## EXERCISES:
[1] In the discussion of Ruby's performance on phones, what does RubyMotion's LLVM-based static compiler turn Ruby source files into?
[2] Write the next part of the discussion of Ruby's performance on phones, picking up after its final line.
::: EXCERPT TO READ :::
EDIT: Some scheme implementations offer good performance. Do they, like SBCL, implement static analysis under the hood?

EDIT: I may have left in words that should've been removed when I switched gears in mid-sentence.

Ruby isn't fast enough, and it would chew battery on a phone and make some apps impossible to do correctly. Ruby is a great language, it's my favourite hands down, but all that sugar comes at a cost. Even in ruby, we often use c libs to do the heavy lifting, they're just wrapped by ruby using the C extension framework.
The RubyMotion folks disagree:

RubyMotion for Android features a completely new Ruby runtime specifically designed and implemented for Android development. This is a new implementation of the Ruby language, it does not share code with RubyMotion for the Objective-C runtime. We are using the RubySpec project to make sure the runtime behaves as expected.

...

We feature an LLVM-based static compiler that will transform Ruby source files into ARM machine code. The generated machine code contains functions that conform to JNI so that they can be inserted into the Java runtime as is.

...

RubyMotion Android apps are packaged as .apk archives, exactly like Java-written apps. They weight about 500KB by default and start as fast as Java-written apps.

http://blog.rubymotion.com/post/87048665656/rubymotion-3-0-s...
::: DATA EXTRACT :::
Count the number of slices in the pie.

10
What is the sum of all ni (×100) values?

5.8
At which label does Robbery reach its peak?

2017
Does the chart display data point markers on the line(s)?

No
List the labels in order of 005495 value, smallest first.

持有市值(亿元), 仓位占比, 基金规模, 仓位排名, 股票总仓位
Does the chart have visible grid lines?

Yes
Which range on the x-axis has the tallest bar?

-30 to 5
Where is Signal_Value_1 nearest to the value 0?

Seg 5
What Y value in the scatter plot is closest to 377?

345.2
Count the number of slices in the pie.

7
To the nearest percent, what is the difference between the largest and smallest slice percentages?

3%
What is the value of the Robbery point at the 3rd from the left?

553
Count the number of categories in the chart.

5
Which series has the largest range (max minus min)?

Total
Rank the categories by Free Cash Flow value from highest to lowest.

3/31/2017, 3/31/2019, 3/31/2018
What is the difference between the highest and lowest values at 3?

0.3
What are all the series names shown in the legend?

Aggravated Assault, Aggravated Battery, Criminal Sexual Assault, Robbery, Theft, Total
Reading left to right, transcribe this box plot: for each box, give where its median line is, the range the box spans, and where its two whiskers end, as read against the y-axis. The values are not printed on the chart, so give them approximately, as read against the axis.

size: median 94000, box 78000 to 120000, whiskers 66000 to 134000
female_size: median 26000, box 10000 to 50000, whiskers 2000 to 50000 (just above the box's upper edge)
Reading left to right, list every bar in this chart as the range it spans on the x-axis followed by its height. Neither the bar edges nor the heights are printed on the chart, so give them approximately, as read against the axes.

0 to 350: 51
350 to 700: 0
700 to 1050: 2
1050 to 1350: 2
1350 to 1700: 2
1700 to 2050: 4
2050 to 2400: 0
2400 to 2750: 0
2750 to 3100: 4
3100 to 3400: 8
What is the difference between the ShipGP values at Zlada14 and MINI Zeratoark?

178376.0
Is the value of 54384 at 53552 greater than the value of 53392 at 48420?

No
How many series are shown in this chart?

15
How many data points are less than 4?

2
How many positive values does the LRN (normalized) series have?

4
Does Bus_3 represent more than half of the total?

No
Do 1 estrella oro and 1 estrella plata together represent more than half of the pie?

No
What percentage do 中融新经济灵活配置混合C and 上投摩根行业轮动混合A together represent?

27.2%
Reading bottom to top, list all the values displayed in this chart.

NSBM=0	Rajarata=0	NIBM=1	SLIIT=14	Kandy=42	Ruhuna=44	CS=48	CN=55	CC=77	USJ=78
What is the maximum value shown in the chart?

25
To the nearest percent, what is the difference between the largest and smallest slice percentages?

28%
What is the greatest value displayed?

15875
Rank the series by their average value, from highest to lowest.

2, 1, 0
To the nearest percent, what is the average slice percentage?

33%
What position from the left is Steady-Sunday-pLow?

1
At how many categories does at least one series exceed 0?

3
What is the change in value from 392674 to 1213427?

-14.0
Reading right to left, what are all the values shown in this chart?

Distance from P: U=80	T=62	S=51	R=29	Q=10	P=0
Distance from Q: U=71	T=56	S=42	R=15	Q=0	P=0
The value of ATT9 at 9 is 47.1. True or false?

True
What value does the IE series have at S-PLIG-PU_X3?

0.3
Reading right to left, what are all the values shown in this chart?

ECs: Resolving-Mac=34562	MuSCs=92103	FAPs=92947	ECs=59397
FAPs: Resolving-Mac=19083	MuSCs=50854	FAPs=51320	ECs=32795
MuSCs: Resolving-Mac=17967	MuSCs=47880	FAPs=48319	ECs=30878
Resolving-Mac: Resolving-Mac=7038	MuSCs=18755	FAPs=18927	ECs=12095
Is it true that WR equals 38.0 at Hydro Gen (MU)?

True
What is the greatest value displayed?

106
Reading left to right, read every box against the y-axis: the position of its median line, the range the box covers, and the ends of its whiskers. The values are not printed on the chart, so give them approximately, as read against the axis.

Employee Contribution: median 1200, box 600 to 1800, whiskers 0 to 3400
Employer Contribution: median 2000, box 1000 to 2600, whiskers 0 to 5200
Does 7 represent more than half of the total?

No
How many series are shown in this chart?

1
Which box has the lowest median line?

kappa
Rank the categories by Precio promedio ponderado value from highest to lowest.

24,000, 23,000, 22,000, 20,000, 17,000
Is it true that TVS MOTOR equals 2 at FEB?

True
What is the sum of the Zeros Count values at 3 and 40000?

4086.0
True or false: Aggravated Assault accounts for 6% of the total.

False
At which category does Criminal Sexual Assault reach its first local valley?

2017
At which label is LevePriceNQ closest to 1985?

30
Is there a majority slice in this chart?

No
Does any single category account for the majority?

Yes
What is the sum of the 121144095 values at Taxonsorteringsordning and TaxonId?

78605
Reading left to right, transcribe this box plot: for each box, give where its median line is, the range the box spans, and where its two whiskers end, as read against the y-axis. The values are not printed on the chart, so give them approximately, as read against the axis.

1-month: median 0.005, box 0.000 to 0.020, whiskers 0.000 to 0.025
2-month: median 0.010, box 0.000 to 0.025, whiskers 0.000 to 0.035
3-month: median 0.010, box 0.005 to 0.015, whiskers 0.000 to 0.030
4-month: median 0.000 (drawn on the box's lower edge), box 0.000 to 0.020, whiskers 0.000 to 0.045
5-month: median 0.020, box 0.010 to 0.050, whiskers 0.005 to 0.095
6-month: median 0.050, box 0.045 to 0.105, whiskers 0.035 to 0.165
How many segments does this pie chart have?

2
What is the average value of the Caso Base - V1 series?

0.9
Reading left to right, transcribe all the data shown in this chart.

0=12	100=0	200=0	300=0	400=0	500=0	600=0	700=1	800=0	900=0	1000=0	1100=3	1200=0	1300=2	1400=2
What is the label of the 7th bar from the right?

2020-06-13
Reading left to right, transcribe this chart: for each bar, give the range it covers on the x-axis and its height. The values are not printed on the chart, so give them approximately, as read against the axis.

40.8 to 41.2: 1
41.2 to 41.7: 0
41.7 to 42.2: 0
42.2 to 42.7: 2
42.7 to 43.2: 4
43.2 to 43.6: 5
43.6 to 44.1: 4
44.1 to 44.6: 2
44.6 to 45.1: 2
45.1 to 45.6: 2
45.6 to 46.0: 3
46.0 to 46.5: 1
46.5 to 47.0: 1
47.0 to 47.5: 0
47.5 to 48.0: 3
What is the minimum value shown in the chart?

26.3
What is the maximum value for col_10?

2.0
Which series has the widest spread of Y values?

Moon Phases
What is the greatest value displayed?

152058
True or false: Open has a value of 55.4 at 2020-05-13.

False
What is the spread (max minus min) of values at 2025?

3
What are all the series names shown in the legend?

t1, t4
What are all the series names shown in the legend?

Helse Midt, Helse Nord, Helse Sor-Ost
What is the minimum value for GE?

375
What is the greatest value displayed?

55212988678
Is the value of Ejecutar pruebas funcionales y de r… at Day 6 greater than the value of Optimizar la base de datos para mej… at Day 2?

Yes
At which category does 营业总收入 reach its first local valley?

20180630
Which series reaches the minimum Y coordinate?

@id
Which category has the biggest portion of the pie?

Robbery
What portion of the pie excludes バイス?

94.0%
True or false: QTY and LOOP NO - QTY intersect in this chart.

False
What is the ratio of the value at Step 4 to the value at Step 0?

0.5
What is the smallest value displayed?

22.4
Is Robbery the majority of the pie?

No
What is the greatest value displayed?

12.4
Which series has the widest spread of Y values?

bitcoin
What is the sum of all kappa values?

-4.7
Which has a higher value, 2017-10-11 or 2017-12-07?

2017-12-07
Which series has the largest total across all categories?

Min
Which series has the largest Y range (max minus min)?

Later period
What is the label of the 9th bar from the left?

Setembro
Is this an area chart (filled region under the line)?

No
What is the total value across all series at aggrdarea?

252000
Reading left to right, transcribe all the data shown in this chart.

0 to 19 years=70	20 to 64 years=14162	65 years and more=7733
:::
## ANSWER SECTION:
[1] ARM machine code.

[2]
It's a bold claim, but I haven't seen anything to back it up. I haven't tried all the apps made with the framework, but I haven't seen too many heavy apps that would require the power. Every game is a puzzler of some sort it seems. Nothing to really test if it is fast enough for gaming, or time critical operations.
That doesn't actually dispute either of the claims you're saying it does. Everything you just quoted can be true and Ruby could still be too slow compared to Objective-C and chew up too much battery.
Swift is not anything like JavaScript. And unfortunately ruby isn't powerful enough to do what Apple needs, but I agree that it would be nice if they could have chosen something with more syntactic elegance, although I'd have preferred it if they'd just gone in the direction of Smalltalk.

I presume you haven't programmed lisp, because although there is very little syntax to memorize, there are a huge number of functions.

I can't say that Swift is like JavaScript, my technical knowledge is not enough to have an opinion about it. I say that looks like, or using the right terms, has as much syntactic elegance as JavaScript.

I programmed a little bit in Autolisp (lisp dialect for AutoCAD scripting) as amateur and what I liked about it is that everything works the same way (even if you don't know all functions is not a big deal), it's just a list. JavaScript looks like a mixture of paradigms and syntax, trying to please everybody. When I don't program in it often I forget most of the stuff. Probably it needs to be like this but it doesn't look like an optimal solution.

> And unfortunately ruby isn't powerful enough to do what Apple needs

I'd say on the power spectrum of programming languages, ruby is MORE powerful than swift.

There are so many things you can do in ruby that you can't do in swift, especially along the lines of reflection. The only stuff swift has that ruby doesn't comes in way of restrictions eg. typing.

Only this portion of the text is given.